Cin’in Antik Çağ’dan Osmanlı İmparatorluğu’na uzanan hikayeleri, sonsuz aşk efsanesini de çökertir. Gillian’ın kocasının, sevgilisiyle Majorca’da tatil yaparken bir faks mesajıyla eşinden ayrılması, evliliğin her zaman mutluluk getirmeyeceğini gösterir. Cin’in tarih boyunca tanıştığı zeki ve entelektüel kadınlar, hayatlarını evlilikle sınırlamak istememiştir. Domestik hayatı tutsaklık olarak görürler. Gillian için de boşanmak bir son değil, belki de zincirlerinden kurtulduğu yeni bir başlangıçtır. İstanbul’dan ayrılık vakti geldiğinde hayatına tek başına devam edebilecek güçtedir. Kadınları ezdiği düşünülen Doğu, bir İngiliz kadınını ataerkil cinsiyet rollerinden özgürleştirmiştir.
Hikâye, “barışçıl” Batı’nın “tehlikeli” Doğu’dan korkmasını eleştirerek oryantalizme de karşı çıkar. Anlatıcı, romana Körfez Savaşı’nda Irak’ın bombalanmasıyla başlar. Basra Körfezi’nin duman altında kalan siyah denizi, alevlerle dans eden dalgalarla çevrilidir. Kemiklerle tohumlanmış boş çöllerde ölüm kol geziyordur. Irak’a olan coğrafi mesafesine rağmen Ankara’ya gelmeye korkan Batılı akademisyenler, kendi ülkelerinin savaştaki rolünü göz ardı eder.
Türkçede masalların “bir varmış bir yokmuş” sözleriyle başladığına değinen hikâyede Cin, Gillian’ın aldığı transparan cam vazo gibi hem var hem yoktur. Peri Palas otelinin ismi de metnin kurgusallığını vurgular. Fakat Şehrazat hikayelerinin kahramanı Cin, fantastik olduğu kadar gerçektir de. Günümüzde bile Avrupa’ya hâkim oryantal Doğu fanteziyle tenis maçı izleyerek dalga geçer! Yeats, Chaucer ve Milton gibi ünlü yazarlardan alıntı veren, Gılgamış destanını anlatan, Hürrem Sultan gibi tarihteki güçlü kadınları öven roman, Doğu ve Batı kültürleri arasında bir köprü kurar.

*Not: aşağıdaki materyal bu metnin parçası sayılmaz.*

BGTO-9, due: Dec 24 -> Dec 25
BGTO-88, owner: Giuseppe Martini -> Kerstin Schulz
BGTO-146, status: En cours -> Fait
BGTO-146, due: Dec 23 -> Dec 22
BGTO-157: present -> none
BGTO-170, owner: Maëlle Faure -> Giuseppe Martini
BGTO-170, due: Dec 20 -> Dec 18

Bu dönem, Universitat Autonoma de Barcelona’da, birlikte proje geliştirdiğim İngiliz hocaya, Byatt’ın kısa romanından esinlenerek bir çeşmibülbül hediye ettim. İstanbul’dan kırmadan taşımayı başardığım mavi spiral desenli cam vazoya merakla bakan meslektaşıma, Gillian’ın şişesinden çıkan cini anlattım. Oldukça yoğun çalışan arkadaşımın “Bir cine çok ihtiyacım var” demesiyle başlayan keyifli sohbetimizden bir süre sonra A. S. Byatt’ın ölüm haberini aldık. Öğrenciliğimden profesörlüğe uzanan ve Milwaukee-İstanbul-Barselona ekseninde yürüyen akademik çalışmalarımda bana hep eşlik eden romanla birlikte yazarı da benim için hep hayatta olacak.

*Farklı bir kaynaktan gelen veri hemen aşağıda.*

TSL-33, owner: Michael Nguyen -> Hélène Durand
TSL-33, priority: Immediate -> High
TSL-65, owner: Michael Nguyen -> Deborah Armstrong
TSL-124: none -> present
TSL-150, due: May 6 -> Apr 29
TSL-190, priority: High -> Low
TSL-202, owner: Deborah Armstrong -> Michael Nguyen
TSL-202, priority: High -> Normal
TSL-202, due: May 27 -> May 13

Sevgili Naz ne kadar güzel anlatmışsın geçmişten bugüne taşınan bir efsane, bir yazar ve senin akademik yolculuğunu… Byatt benim de akademik kariyerimin başında çok ilham verici olmuştu. O zamanlar İngiliz Kültür yıllık All Turkey konferansları düzenlerdi ve benim gibi çok kişi Byatt’ı bu konferanslarda dinleme ve tanışma imkanı bulmuştu. Sanırım Cevat hoca ile de oradan tanışıktı. Oya Başak hocamız da çok iyi tanırdı yazarı. O güzel günlerden bir kişi daha eksildi ne yazık! Nur içinde yatsın!
Çok teşekkürler Işıl Hanım. Beğenmenize sevindim. Byatt ve Winterson gibi kadın yazarları okuttuğunuz seçmeli dersinizi dün gibi hatırlıyorum. Sizi adeta büyülenmiş gibi dinlerdik. Yıllar boyunca sizlerden aldığım ilham yazılarıma da yansıyor.